Visit Scenario What’s Needed Estimated Total
Wisdom-Tooth Pain, Uncomplicated Specialist evaluation + panoramic image $200–$350
Single Implant Planning Evaluation + CBCT of the site $250–$750
Second Opinion With Recent Films Evaluation only; prior images reviewed $75–$150
Complex Jaw Issue Evaluation + CBCT + extended planning visit $400–$900

Real Numbers From Public Sources

A national “fair range” tool shows oral-surgery office visit bands by state around the low hundreds. County clinic fee lists post a consult near that number too. Public Medicaid schedules outline much lower administrative rates, which explains why quotes on the open market sit higher than those program allowances.

Examples Patients Can View Online

• State-by-state bands for an oral-surgery visit show figures such as $72–$107 in parts of the Southeast and $90–$134 in states near the Northeast corridor.

• A county clinic price list posts a consultation in the $130–$150 range for the same visit code many specialists use for second opinions.

• A state Medicaid dental schedule lists an administratively set consult rate far below typical private-pay prices, which fits what clinics report when comparing public program allowances to commercial fees.

How To Read An Estimate

The financial form you receive should separate evaluation, imaging, surgical work, anesthesia, and follow-ups. If you only need a diagnosis today, you’ll see only the first two lines. Ask the coordinator to mark which items are “today” and which are “later.” That keeps you from prepaying for surgery before you decide.

Questions To Ask Before You Book

About The Visit

  • What’s the cash price for the evaluation, and is it credited to treatment?
  • Do you expect a panoramic image, a CBCT, or no imaging today?
  • Can I send recent images for review before the appointment?

About Insurance

  • Will this visit bill to dental or medical benefits?
  • What is my plan’s allowed amount for the evaluation code you’ll use?
  • How do you submit the image if it falls under medical rules?

About Price Relief

  • Do you offer a same-day credit of the consult toward treatment?
  • Is there a membership plan or cash bundle for imaging?
  • If you refer imaging out, what is the partner’s published cash price?

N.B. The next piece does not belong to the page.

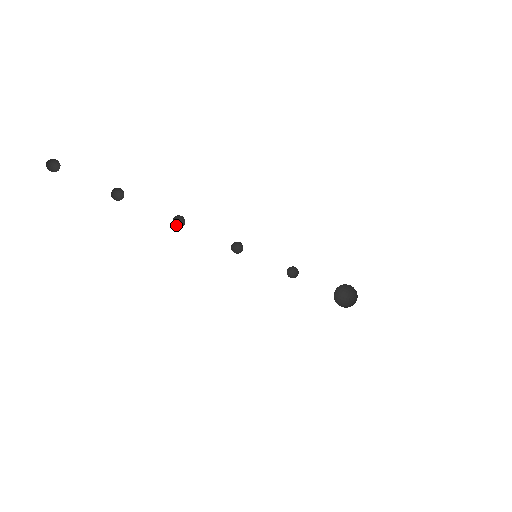
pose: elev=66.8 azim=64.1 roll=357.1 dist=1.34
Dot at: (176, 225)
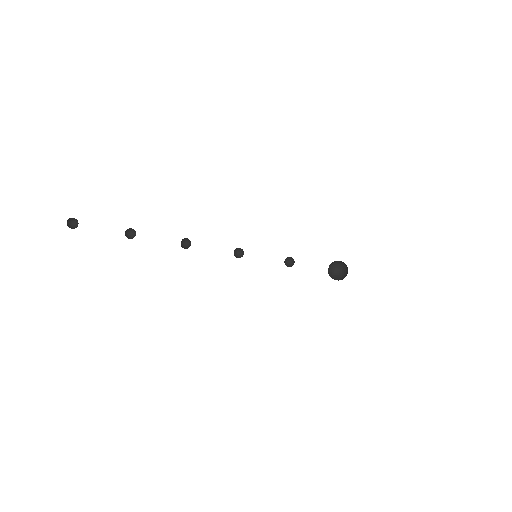
Dot at: (184, 246)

Ways To Trim Costs Without Sacrificing Care

Call two clinics in your area and ask the same three questions: cash price for the evaluation, price for a panoramic image, and price for a small-field CBCT. Keep the notes side by side. If one clinic bundles the image with the visit, ask for the unbundled numbers so you can compare line items fairly. If you prefer to stay with a specific surgeon, use the lower quote to ask for a match on the imaging portion.

Bring a current medication list and a short timeline of symptoms. Clear intake notes save chair time and reduce the chance of a second visit just to finish history gathering. If you need sedation for imaging, ask whether a smaller scan can answer the same question while keeping you comfortable. When the coordinator prints the estimate, request both the “today” total and the entire case total.

Bottom Line For Planning

Expect a modest fee for the face-to-face visit and budget extra if a panoramic or 3D scan is needed. If your dentist can send clear, recent images, you may save the cost of new ones. Ask about credits toward treatment, and bring your benefits card so the office can run the allowed amount. A few quick calls can turn a budget guess into a solid number before you step into the clinic.